David Belle, la conversation #Parkour #archive

David Belle (devant) & Stéphane Vigroux surplombent La Défense

« Ni homme fort, ni esprit fort, pour l’amour de l’art, on avance »

 

Au début des années 2000, David belle fait sensation dans les médias. Il fonde et quitte les Yamakasis, crée le Parkour dans la foulée, et décide de faire profil bas en attendant son heure.

Sportif accompli à la discipline rigoureuse et sans faille, on le retrouvera dans des films, des pubs et autres rôles anecdotiques, sans jamais perdre de vue son objectif : faire la promotion du Parkour.

Quinze plus tard, le Parkour reste d’actualité, les pratiquants se repartissent à travers le monde et Youtube a démocratisé cette pratique née à lisses, en banlieue parisienne. 

La ville est même devenue un lieu de pèlerinage pour les traceurs. David et Stéphane sont toujours dans la boucle, motivés comme au premier jour, la philosophie du Parkour est bel et bien intacte.

 Cette interview est parue dans le magazine papier Real en 2001.

SOURCE DES DONNÉES

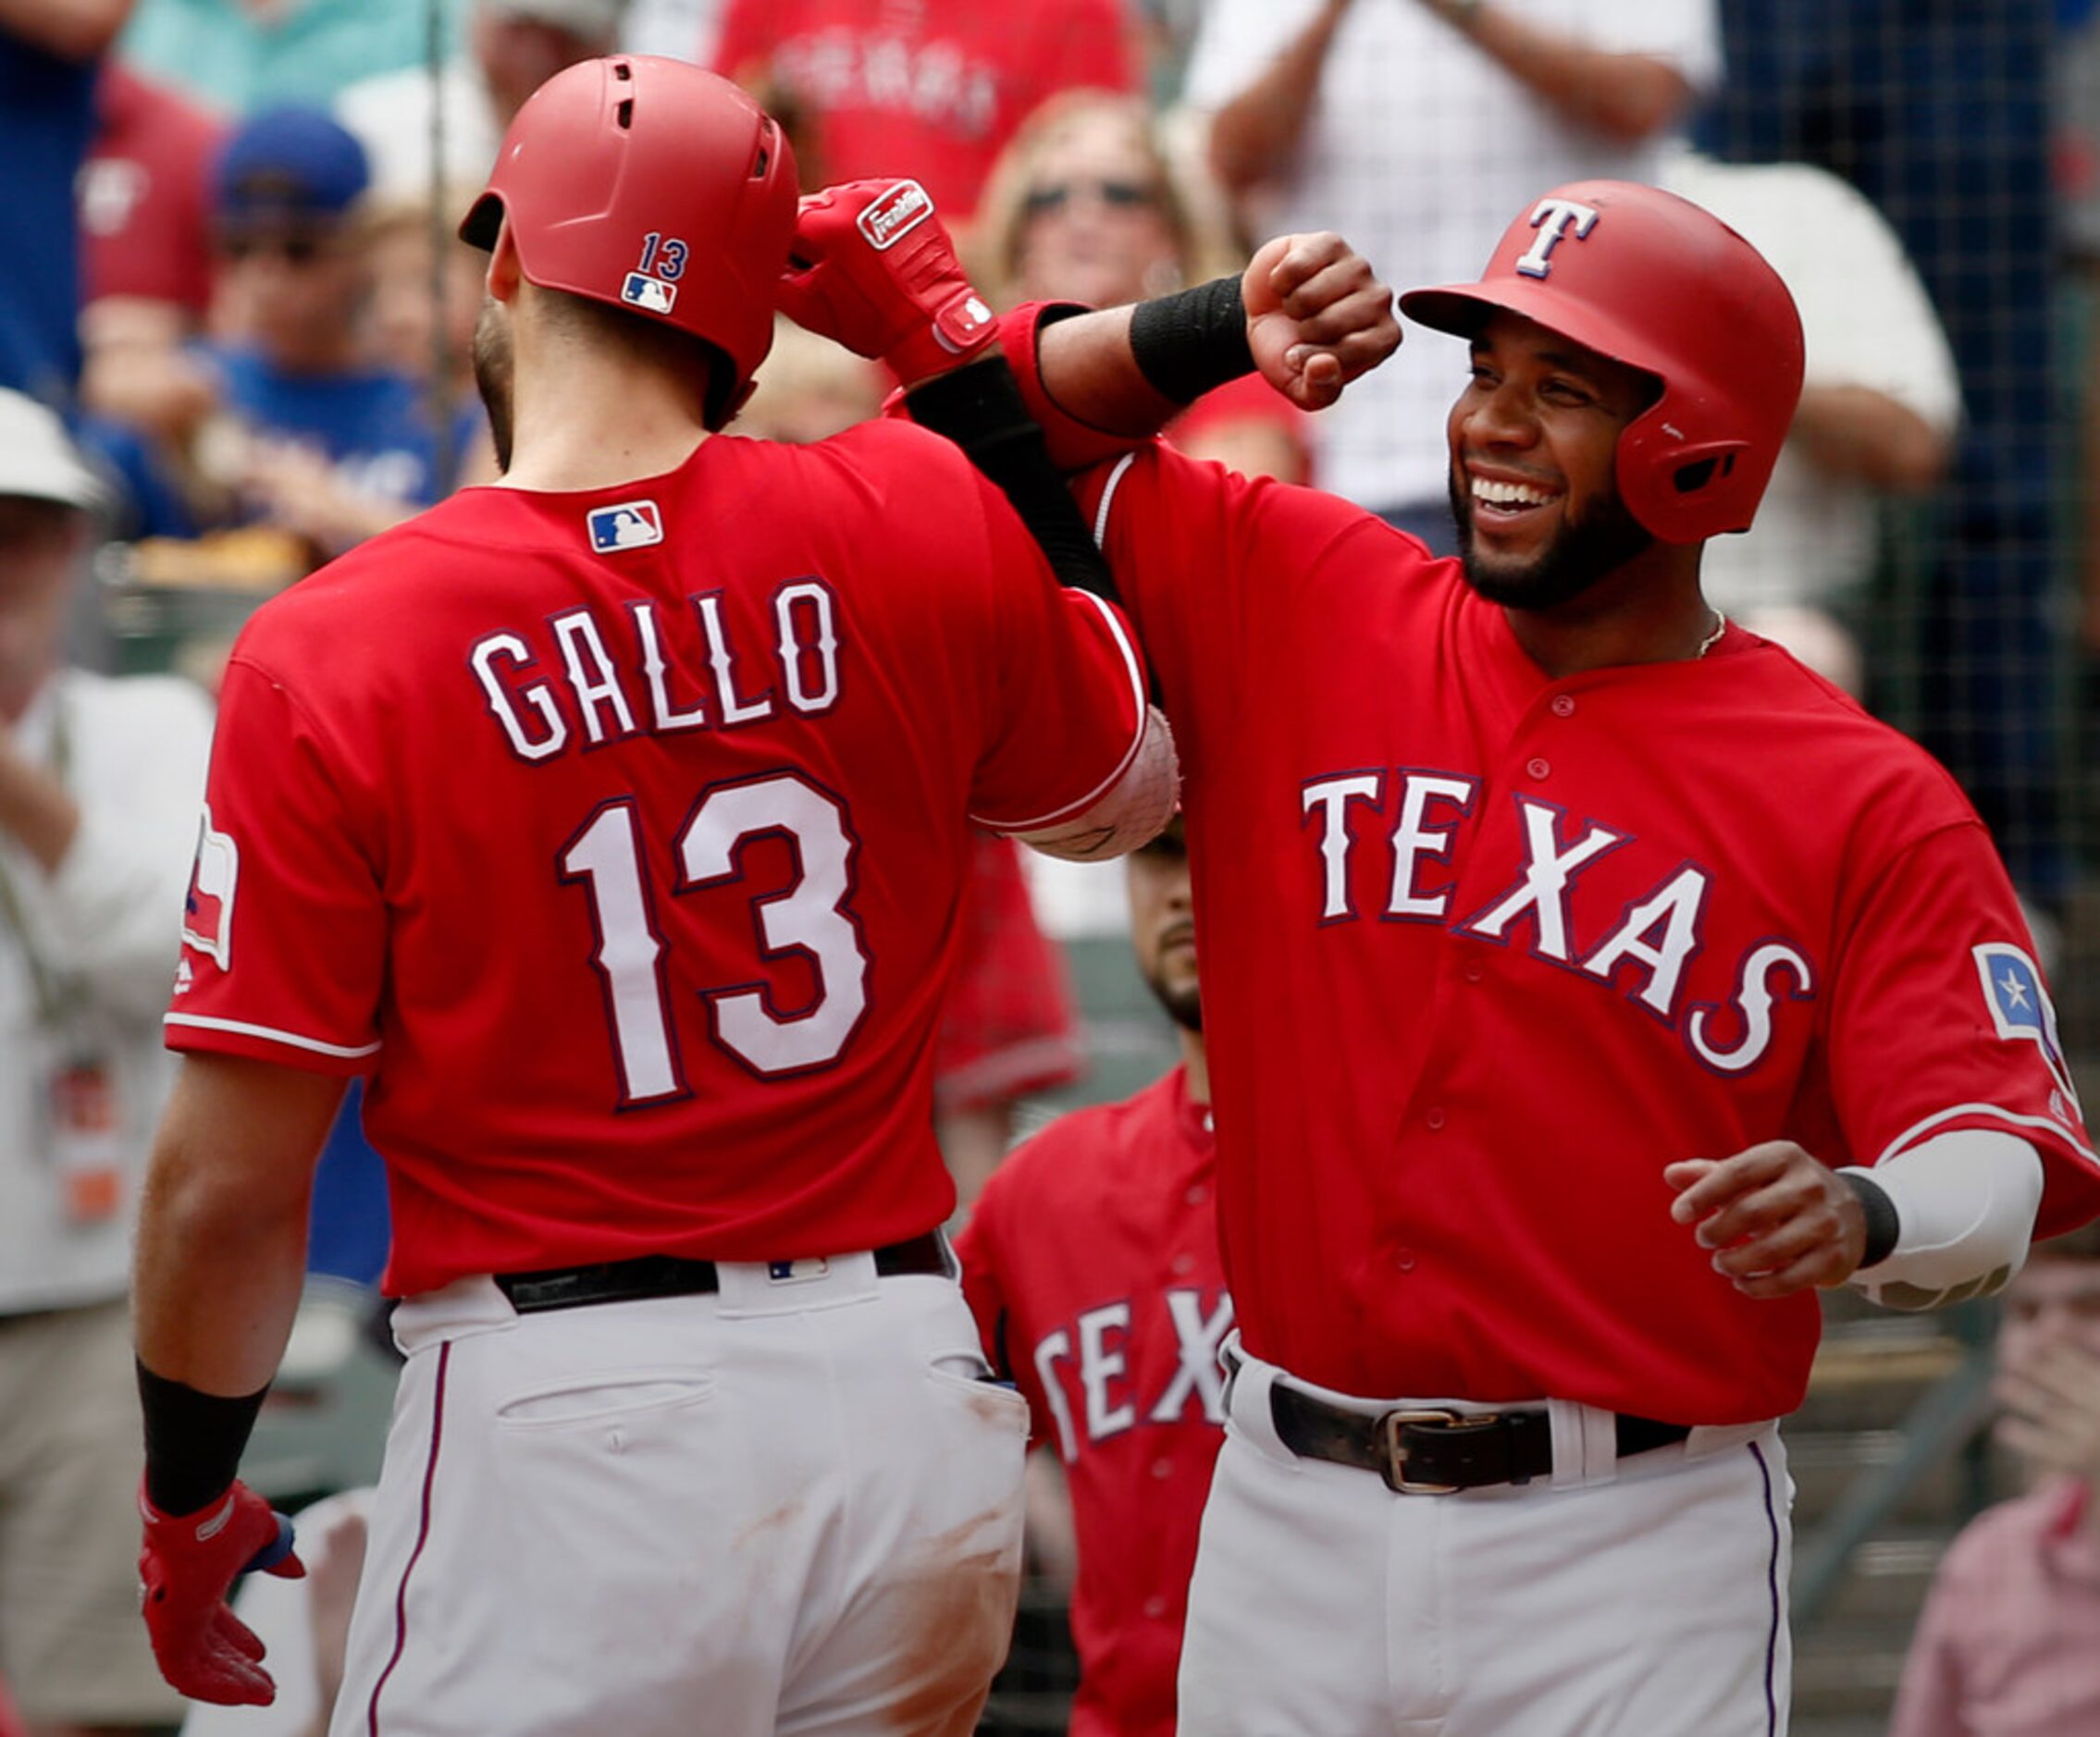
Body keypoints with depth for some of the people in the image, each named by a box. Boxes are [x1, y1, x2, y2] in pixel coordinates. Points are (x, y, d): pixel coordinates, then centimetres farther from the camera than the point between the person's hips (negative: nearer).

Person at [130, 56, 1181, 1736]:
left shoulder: (330, 655, -9)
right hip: (903, 1389, 4)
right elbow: (1124, 796, 21)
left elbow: (230, 1184, -7)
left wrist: (189, 1506, 11)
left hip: (563, 1419, -4)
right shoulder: (917, 526, -1)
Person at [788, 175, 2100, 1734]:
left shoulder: (1862, 805, -3)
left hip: (1632, 1548, -3)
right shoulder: (1293, 602, 7)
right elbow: (996, 434, 12)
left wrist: (1860, 1219, -32)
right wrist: (1209, 334, -6)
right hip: (1293, 1518, 3)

CONSIGNE
Poursuivez le texte sur David Belle et le Parkour à partir de sa dernière phrase. Le matériel présenté ici ne joue aucun rôle dans cet exercice.

RÉPONSE
 

*Peux-tu nous présenter le Parkour et sa philosophie ?

Depuis que je suis petit, je pratique le Parkour. Ça vient de mon père qui était pompier. Il me l’a expliqué et je l’ai appliqué à notre époque. Selon lui, il faut être complet, bon dans tous les sports. J’ai innové, développé les techniques, les méthodes d’entraînement. Comme je te l’expliquais, le Parkour, c’est mettre ses capacités physiques en pratique sur des obstacles et des matériaux qui ne sont pas, à la base, conçus pour, et où prime le déplacement.

C’est comme faire un footing mais en passant des obstacles, sans se donner de directions précises, juste avancer et laisser libre court à l’imagination. La base, c’est ça. C’est un concentré de gym, d’athlétisme, d’escalade, de skateboard pour l’esprit découverte et groupe, de kung-fu pour l’esthétique, de snowboard pour les sensations, de trekking…

Dans tout ça, je suis une sorte de conseiller-guide par l’expérience, par les gamelles que j’ai prises. Je pense que chacun trace sa voie et fait évoluer le Parkour à sa manière. Je considère qu’il n’y a pas encore de maître, car avant de contrôler tout ça, il faudra encore des années.

 

*Au niveau de l’entraînement, il est intensif et journalier ?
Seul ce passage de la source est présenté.